Author keyword search

This would be relatively straightforward-the unavoidable regular expression being the main complication- but for the fact that the traditional author/editor/etc of bibliographic records can be found in dc:creator as well as dc:contributor which necessitates a UNION. The BNB used foaf:name:

PREFIX dc: <http://purl.org/dc/terms/>
PREFIX foaf: <http://xmlns.com/foaf/0.1/>

SELECT ?book

WHERE {

{?book dc:creator ?author} UNION {?book dc:contributor ?author} .
?author foaf:name ?name .
FILTER regex(?name, “author”, “i”) .

}

Cambridge uses much the same recipe except that it uses rdfs:label instead of foaf:name:

PREFIX dc: <http://purl.org/dc/terms/>
PREFIX rdfs: <http://www.w3.org/2000/01/rdf-schema#>

SELECT ?book

WHERE {

{?book dc:creator ?author} UNION {?book dc:contributor ?author} .
?author rdfs:label ?name .
FILTER regex(?name, “author”, “i”) .

}

Title keyword searches

This is more straightforward and is in fact the same for both the BNB and Cambridge University Library:

PREFIX dc: <http://purl.org/dc/terms/>

SELECT ?book

WHERE {

?book dc:title ?title .
FILTER regex(?title, “title”, “i”) .

}

Date of publication (year)

I imagined this one being simple and for Cambridge University Library it is. However the BNB took some unravelling as they have modelled publication as an event related to a book. The various elements of publication are then related to the event. So, for the BNB we have this:

PREFIX bibliographic: <http://data.bl.uk/schema/bibliographic#>
PREFIX event: <http://purl.org/NET/c4dm/event.owl#>
PREFIX rdfs: <http://www.w3.org/2000/01/rdf-schema#>

SELECT ?book

WHERE  {

?book bibliographic:publication ?pub .
?pub event:time ?year .
?year rdfs:label “date” .

}

By contrast, Cambridge University Library has it in one line:

PREFIX dc: <http://purl.org/dc/terms/>

SELECT ?book

WHERE {

?book dc:created “date” .

}

ISBN

As an identifier, ISBN is relatively straightforward in both models, although care must be taken with the BNB as 10 and 13 digit ISBNs are treated as separate properties and the following assumes that the search will cover both:

PREFIX bibo: <http://purl.org/ontology/bibo/>

SELECT ?book

WHERE {

{?book bibo:isbn10 “isbn”} UNION {?book bibo:isbn13 “isbn”} .

}

For Cambridge University Library, also using the bibo ontology, this is:

PREFIX bibo: <http://purl.org/ontology/bibo/>

SELECT ?book

WHERE {

?book bibo:isbn “isbn” .

}

Conclusion

I didn’t set up to provide ground-breaking conclusions. However, it is remarkable how different data models can be formulated for modelling the same type of data by similar organisations. The real question is whether this is a good, a bad thing, or doesn’t really mattter. Will it need to be standardised? My understanding of how this works is probably not. I think the days of monolithic library standards are probably now gone.
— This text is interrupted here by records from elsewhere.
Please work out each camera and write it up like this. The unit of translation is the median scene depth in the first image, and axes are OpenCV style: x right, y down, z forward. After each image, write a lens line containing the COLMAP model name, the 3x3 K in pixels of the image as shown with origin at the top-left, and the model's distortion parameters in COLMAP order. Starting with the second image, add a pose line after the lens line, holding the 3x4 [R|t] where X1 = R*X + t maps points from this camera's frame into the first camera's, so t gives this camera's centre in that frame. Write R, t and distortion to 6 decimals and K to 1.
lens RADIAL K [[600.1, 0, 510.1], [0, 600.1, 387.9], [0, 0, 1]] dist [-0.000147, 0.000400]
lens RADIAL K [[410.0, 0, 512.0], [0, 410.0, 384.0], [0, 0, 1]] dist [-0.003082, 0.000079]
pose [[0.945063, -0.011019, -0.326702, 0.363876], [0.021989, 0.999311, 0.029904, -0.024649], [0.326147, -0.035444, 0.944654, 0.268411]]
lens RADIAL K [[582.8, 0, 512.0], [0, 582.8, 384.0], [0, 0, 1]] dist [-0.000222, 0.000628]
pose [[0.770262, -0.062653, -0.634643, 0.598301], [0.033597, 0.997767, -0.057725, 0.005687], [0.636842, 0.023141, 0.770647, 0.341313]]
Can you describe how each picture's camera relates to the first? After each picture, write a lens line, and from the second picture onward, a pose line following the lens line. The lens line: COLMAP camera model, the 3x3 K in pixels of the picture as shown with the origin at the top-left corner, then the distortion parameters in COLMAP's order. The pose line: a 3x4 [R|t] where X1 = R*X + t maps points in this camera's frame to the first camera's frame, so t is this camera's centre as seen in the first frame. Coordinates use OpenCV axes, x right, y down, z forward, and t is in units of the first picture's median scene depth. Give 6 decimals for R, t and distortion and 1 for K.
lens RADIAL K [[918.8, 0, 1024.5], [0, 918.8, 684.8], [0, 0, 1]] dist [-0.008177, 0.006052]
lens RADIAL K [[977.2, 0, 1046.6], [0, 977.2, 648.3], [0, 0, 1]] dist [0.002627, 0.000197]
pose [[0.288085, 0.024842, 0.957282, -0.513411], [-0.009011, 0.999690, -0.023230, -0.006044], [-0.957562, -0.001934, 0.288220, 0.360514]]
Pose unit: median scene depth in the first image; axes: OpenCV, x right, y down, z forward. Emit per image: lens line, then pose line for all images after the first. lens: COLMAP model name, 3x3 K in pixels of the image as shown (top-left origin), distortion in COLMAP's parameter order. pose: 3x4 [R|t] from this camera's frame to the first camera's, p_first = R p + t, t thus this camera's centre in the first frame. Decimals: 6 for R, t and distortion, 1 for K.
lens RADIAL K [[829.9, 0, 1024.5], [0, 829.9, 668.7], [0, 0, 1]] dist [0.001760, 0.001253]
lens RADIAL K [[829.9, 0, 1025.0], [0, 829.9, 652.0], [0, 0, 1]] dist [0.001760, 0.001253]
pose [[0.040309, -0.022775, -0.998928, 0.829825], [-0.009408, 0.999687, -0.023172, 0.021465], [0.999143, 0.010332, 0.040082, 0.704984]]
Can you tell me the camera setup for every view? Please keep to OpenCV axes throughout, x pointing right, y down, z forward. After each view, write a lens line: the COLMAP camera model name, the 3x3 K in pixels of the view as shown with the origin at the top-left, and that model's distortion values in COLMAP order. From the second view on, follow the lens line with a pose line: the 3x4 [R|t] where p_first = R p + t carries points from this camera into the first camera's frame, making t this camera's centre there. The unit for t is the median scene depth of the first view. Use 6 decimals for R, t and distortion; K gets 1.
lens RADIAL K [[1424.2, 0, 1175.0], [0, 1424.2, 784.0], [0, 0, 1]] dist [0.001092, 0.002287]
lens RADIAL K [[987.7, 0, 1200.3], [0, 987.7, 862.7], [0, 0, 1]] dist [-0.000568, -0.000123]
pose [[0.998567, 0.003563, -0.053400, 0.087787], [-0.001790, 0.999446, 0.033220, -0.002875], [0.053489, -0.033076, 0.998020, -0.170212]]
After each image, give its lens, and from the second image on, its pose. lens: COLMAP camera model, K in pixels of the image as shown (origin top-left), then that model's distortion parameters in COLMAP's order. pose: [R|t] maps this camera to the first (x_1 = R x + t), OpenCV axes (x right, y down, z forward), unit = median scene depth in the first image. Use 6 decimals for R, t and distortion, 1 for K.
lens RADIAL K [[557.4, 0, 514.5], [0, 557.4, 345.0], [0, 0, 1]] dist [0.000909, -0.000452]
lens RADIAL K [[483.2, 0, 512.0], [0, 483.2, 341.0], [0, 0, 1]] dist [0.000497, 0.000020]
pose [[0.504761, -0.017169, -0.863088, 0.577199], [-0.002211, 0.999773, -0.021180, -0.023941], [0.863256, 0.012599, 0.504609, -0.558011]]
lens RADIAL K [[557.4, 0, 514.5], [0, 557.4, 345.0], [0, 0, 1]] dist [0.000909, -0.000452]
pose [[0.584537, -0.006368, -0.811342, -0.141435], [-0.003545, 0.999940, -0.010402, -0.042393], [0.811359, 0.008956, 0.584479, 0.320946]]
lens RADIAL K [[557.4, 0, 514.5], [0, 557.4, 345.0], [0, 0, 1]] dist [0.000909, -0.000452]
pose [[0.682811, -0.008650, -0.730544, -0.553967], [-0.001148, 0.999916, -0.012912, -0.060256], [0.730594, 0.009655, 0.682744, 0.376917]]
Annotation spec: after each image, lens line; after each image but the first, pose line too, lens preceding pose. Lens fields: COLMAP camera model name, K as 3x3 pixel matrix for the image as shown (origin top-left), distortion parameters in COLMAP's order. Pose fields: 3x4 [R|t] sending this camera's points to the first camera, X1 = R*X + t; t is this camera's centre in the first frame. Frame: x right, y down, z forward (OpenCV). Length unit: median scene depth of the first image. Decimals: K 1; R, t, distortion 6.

I wonder, for instance, if there ever will be a single MARC22 (or whatever you like to call it) and doubt RDA will ever completely replace AACR2 in the way we imagine. What will emerge I suspect will be a soup of various standards and data models, some of which will be more prevalent. One thing I picked up from various linked data talks is that information has frequently been published then re-used in ways that the issuers never imagined; if that is the case, the precise modelling and format is probably not as important as the fact that it is of good quality and intelligently put together. The BNB and Cambridge University Library models are clearly quite different but quite capable of being mapped and used despite this.

If there are any other bibliographic data Sparql endpoints, I would like to include them in a future version of the Lodopac search. Do let me know if you come across them.

More mundanely, do say if there are errors in my Sparql recipes or if there are ways they could be done more efficiently.